Targeted support needed for older people among ethnic minorities, says charity

Language barriers, mistrust of Government and a lack of awareness of financial support are leading to older people from minority ethnic communities missing out on help and facing poverty in later life, a charity said.

Independent Age said it is clear some older people are facing “unique barriers which must be overcome” as the organisation called on the Government to “do more to rebuild trust and proactively target support” at a wider range of communities.

It repeated its call for the appointment of a Commissioner for Older People and Ageing in England and Scotland, a role it said “would ensure that a diverse range of voices in later life are championed”.

The role already exists in Wales and Northern Ireland.

The charity said its analysis of previously-released official Government statistics showed that 29% of Asian or Asian/British older people and 25% of Black/African/Caribbean/black British people aged 65 and over are living in poverty – higher than the overall pensioner poverty rate of 18%.

Older people from black and Asian communities are less likely to own their homes and are more likely to rent in the social and private sectors, the charity found in its analysis, adding that people who rent in later life are more likely to be at risk of living in poverty in older age because many face high costs and insecurity.

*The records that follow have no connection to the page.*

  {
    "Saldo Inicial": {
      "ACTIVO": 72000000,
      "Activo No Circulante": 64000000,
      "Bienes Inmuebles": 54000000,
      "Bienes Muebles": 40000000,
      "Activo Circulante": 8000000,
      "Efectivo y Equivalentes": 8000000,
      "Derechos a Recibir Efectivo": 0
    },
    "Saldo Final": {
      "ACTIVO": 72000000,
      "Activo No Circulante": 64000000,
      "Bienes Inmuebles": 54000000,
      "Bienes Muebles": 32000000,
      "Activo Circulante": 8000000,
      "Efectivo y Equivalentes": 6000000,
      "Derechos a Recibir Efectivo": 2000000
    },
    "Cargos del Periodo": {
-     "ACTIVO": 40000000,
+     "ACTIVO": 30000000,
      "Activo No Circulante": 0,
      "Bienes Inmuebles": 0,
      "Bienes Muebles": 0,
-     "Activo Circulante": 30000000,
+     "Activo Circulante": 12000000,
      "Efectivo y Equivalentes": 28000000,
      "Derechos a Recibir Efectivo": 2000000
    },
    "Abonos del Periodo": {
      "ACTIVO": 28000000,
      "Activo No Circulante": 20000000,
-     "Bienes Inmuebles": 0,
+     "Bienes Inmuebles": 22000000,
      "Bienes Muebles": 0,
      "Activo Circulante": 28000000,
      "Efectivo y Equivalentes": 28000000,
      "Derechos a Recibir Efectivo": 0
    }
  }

The organisation said that with the latest census data showing that older populations are growing faster in these communities, the Government must “take steps to address the shared issues faced by all older people in poverty, alongside the unique obstacles challenging those from minority ethnic communities”.

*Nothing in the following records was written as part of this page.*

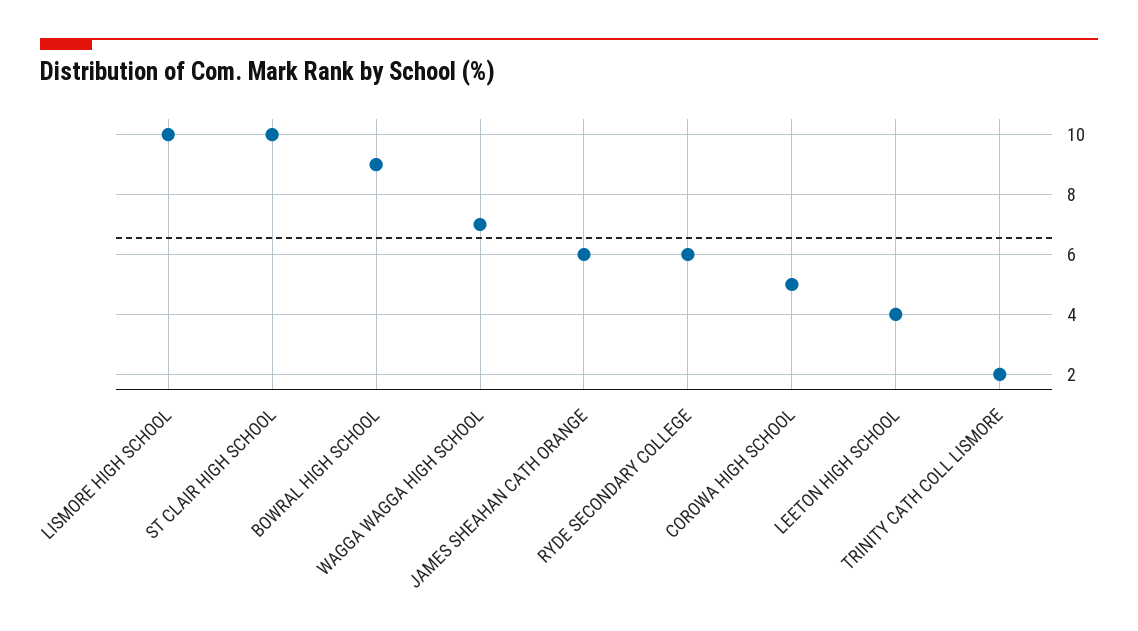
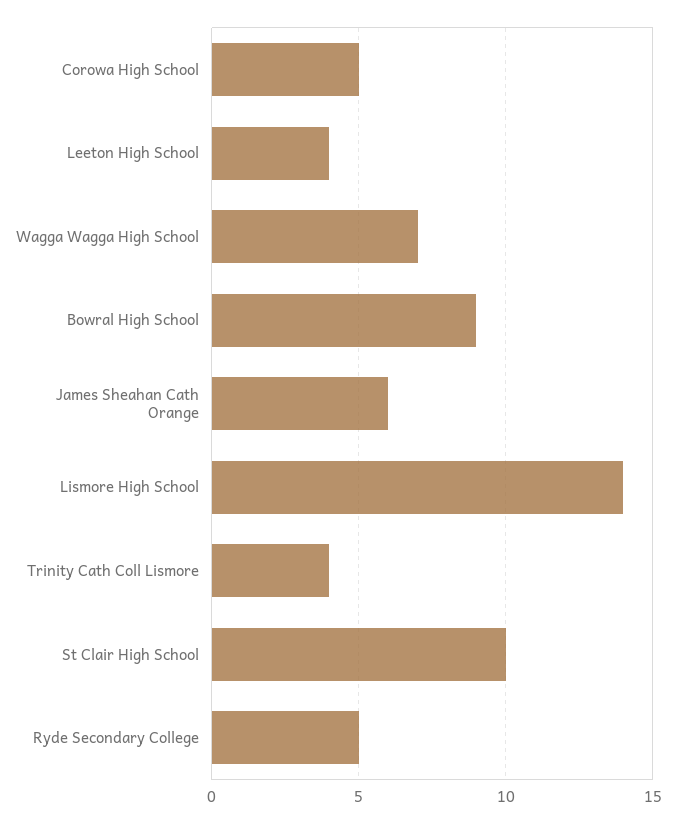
  {
-   "LISMORE HIGH SCHOOL": 10,
+   "LISMORE HIGH SCHOOL": 14,
    "ST CLAIR HIGH SCHOOL": 10,
    "BOWRAL HIGH SCHOOL": 9,
    "WAGGA WAGGA HIGH SCHOOL": 7,
    "JAMES SHEAHAN CATH ORANGE": 6,
-   "RYDE SECONDARY COLLEGE": 6,
+   "RYDE SECONDARY COLLEGE": 5,
    "COROWA HIGH SCHOOL": 5,
    "LEETON HIGH SCHOOL": 4,
-   "TRINITY CATH COLL LISMORE": 2
+   "TRINITY CATH COLL LISMORE": 4
  }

In 15 interviews with older people and community organisations, the charity said it found common issues.

It said language differences were an obstacle to employment opportunities and engagement with the social security system for some, with people struggling to access appropriate information about what welfare benefits they might be entitled to, while some others were victims of racism and discrimination which could deter them from trying to access support again.

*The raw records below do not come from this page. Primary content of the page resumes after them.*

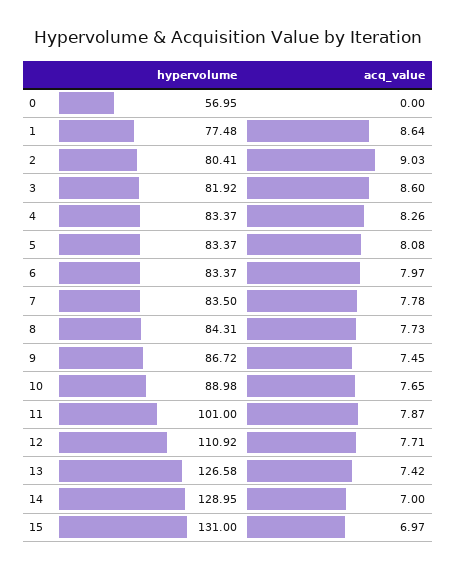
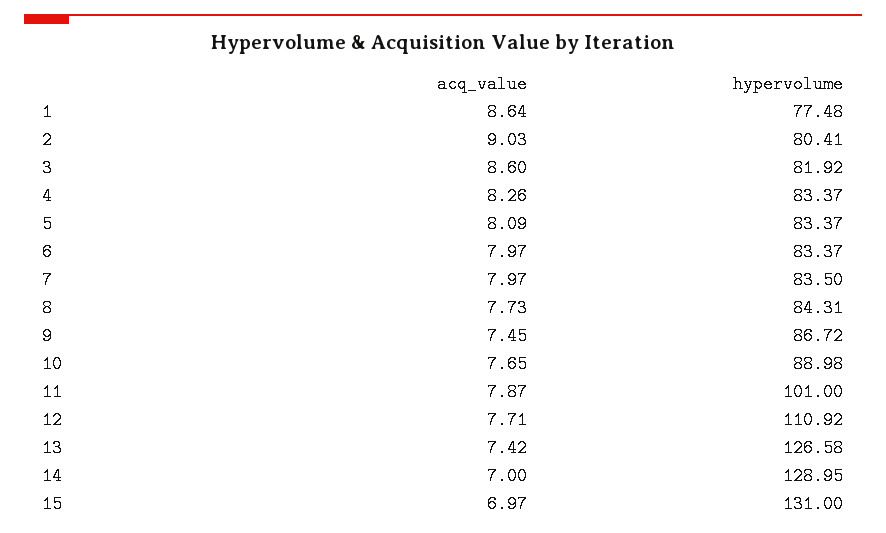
  {
    "hypervolume": {
-     "0": 56.95,
      "1": 77.48,
      "2": 80.41,
      "3": 81.92,
      "4": 83.37,
      "5": 83.37,
      "6": 83.37,
      "7": 83.5,
      "8": 84.31,
      "9": 86.72,
      "10": 88.98,
      "11": 101,
      "12": 110.92,
      "13": 126.58,
      "14": 128.95,
      "15": 131
    },
    "acq_value": {
-     "0": 0,
      "1": 8.64,
      "2": 9.03,
      "3": 8.6,
      "4": 8.26,
-     "5": 8.08,
+     "5": 8.09,
      "6": 7.97,
-     "7": 7.78,
+     "7": 7.97,
      "8": 7.73,
      "9": 7.45,
      "10": 7.65,
      "11": 7.87,
      "12": 7.71,
      "13": 7.42,
      "14": 7,
      "15": 6.97
    }
  }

The charity also noted that “alarmingly, people talked about their distrust of the Government, and how that prevents them applying for support, as they fear that the Government might investigate their residency status and wrongly deport them”.

They said this problem was “particularly true for older British Caribbean people who have been affected by the Windrush scandal”.

Other issues included a lack of awareness of some government benefits, including Pension Credit and Attendance Allowance (which helps with extra costs if a person has a disability which requires someone to help look after them), and some people not being aware of how to access benefits and which advice agencies to go to.

Morgan Vine (pictured), head of policy and influencing at Independent Age, said: “While older people on a low income across the UK face many similar challenges, especially as the cost of living continues to stretch people’s budgets to breaking point, our findings clearly show that minoritised ethnic communities are facing some unique barriers which must be overcome.

“Our older population is growing and becoming more diverse. Independent Age wants everyone to be able to live with dignity, we don’t want anyone in later life to be left behind.

“Yet many share with our advisers that they are forced to skip meals or are afraid to turn the lights on.

“The experiences that were shared with us demonstrate clearly that the Government must do more to rebuild trust and proactively target support at a wider range of communities, including taking the lead in breaking down obstacles that are stopping eligible people from receiving the financial support they are entitled to.”

End of life charity Marie Curie said the figures make for “sad reading but come as no surprise to us”.

Rini Jones, senior policy and research manager at the organisation, said: “Data from our Dying in Poverty campaign shows that almost 27% of pensioners from a minoritised ethnic group are dying in poverty, which is double that of pensioners from white ethnic groups.

“The systemic racism and barriers minoritised ethnic groups face all their lives don’t miraculously improve when they’re dying. They actually get worse.

“We agree that the Government must do more to understand and address these shocking inequalities and support calls for a commissioner for older people and ageing in England and Scotland who could address inequities at the end of life.”

A Government spokesperson said its cost-of-living support package “worth around £3,300 per household is providing vital support to pensioners and people of all ages and backgrounds”.

They added: “Alongside this, in April we delivered the biggest state pension increase in history and we continue to work with stakeholders in local communities to increase awareness of pension credit, with our recent pension credit campaign helping drive the volume of claims to an all-time high.”